The survey, published today, covers feedback from 597 brokers on 44 lenders across banks, building societies, specialist lenders and lifetime providers.

Skipton Building Society topped the poll as the best building society, Godiva won out as the best buy-to-let lender.

Pepper Money grabbed the top spot as best specialist lender, while Canada Life was rated best lifetime lender.

Lenders who scored highly among brokers did so due to “the speed and ease of the application process,” said the report.

While lenders were marked down for “poorer customer service and underwriting”.

Overall, the benchmark found broker satisfaction with mortgage lenders increased by 2.5% to 80.3% since the poll was last carried out in December.

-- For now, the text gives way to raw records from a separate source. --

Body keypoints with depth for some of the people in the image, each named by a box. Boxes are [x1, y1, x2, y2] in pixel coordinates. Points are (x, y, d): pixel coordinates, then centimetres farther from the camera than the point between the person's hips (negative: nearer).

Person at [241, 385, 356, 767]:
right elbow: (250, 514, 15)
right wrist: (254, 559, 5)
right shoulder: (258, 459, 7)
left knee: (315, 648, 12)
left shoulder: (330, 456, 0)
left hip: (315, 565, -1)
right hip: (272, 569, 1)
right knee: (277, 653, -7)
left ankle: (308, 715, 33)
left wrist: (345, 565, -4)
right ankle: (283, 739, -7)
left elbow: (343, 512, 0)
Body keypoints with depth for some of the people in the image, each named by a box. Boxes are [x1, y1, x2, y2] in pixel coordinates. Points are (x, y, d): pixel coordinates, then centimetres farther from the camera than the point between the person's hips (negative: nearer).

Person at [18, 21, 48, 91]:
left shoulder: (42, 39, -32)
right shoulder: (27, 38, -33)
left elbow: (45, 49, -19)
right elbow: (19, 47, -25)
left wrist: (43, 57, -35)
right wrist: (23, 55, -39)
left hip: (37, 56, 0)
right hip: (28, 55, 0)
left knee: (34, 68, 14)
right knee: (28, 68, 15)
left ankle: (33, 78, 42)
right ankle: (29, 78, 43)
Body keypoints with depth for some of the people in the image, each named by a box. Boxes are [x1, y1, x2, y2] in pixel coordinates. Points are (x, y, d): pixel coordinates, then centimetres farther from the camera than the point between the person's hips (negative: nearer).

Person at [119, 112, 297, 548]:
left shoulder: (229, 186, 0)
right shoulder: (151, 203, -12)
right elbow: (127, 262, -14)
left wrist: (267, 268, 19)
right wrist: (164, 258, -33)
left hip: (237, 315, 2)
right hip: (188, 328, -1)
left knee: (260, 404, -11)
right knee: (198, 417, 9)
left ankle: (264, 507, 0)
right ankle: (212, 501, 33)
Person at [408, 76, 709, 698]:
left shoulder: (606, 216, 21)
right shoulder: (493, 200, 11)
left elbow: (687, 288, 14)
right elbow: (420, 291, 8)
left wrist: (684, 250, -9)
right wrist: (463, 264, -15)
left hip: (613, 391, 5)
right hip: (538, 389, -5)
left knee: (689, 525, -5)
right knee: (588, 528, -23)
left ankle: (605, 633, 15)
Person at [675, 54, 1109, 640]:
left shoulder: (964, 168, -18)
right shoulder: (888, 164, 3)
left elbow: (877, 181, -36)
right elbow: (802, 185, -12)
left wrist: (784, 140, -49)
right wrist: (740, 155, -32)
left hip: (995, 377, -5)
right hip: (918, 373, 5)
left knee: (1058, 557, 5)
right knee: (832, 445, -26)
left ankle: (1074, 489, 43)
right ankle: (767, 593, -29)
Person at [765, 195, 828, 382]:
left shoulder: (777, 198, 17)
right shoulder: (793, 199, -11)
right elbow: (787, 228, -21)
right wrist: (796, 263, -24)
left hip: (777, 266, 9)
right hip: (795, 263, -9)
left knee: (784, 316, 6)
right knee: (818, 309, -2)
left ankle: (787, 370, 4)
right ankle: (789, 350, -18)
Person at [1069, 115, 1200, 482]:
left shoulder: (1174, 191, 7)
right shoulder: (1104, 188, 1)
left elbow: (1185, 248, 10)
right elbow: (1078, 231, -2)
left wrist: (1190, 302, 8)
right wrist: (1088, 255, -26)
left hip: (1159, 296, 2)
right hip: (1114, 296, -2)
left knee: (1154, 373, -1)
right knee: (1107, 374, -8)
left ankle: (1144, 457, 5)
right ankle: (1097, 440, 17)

However, satisfaction levels among brokers has not yet recovered to the peak seen in the first half of 2020 of 82.70%, which shows that sentiment is below pre-pandemic levels.

The report has been published six times since the second half of 2018.

Smart Money People chief executive Jacqueline Dewey says: “The improvements in overall satisfaction in the first half of 2021 represent an increase up to an industry average of 80.3%, having dropped by 4.9%, an all-time low, from our last report in the second half of 2020.

“This increase is encouraging and shows that the mortgage industry is now recovering from the effects of the pandemic.

“Lenders now seem to be comfortable with new working patterns and are better placed to cope with the incredibly high demand we’ve seen during the pandemic.

“However, broker sentiment is not yet back to pre-pandemic levels and the results show that there is still more work that lenders can do to improve the broker experience.

“The next six months will be interesting to watch and see what happens to broker satisfaction, as we see lenders return to offices and adapt to a more permanent state of hybrid working.”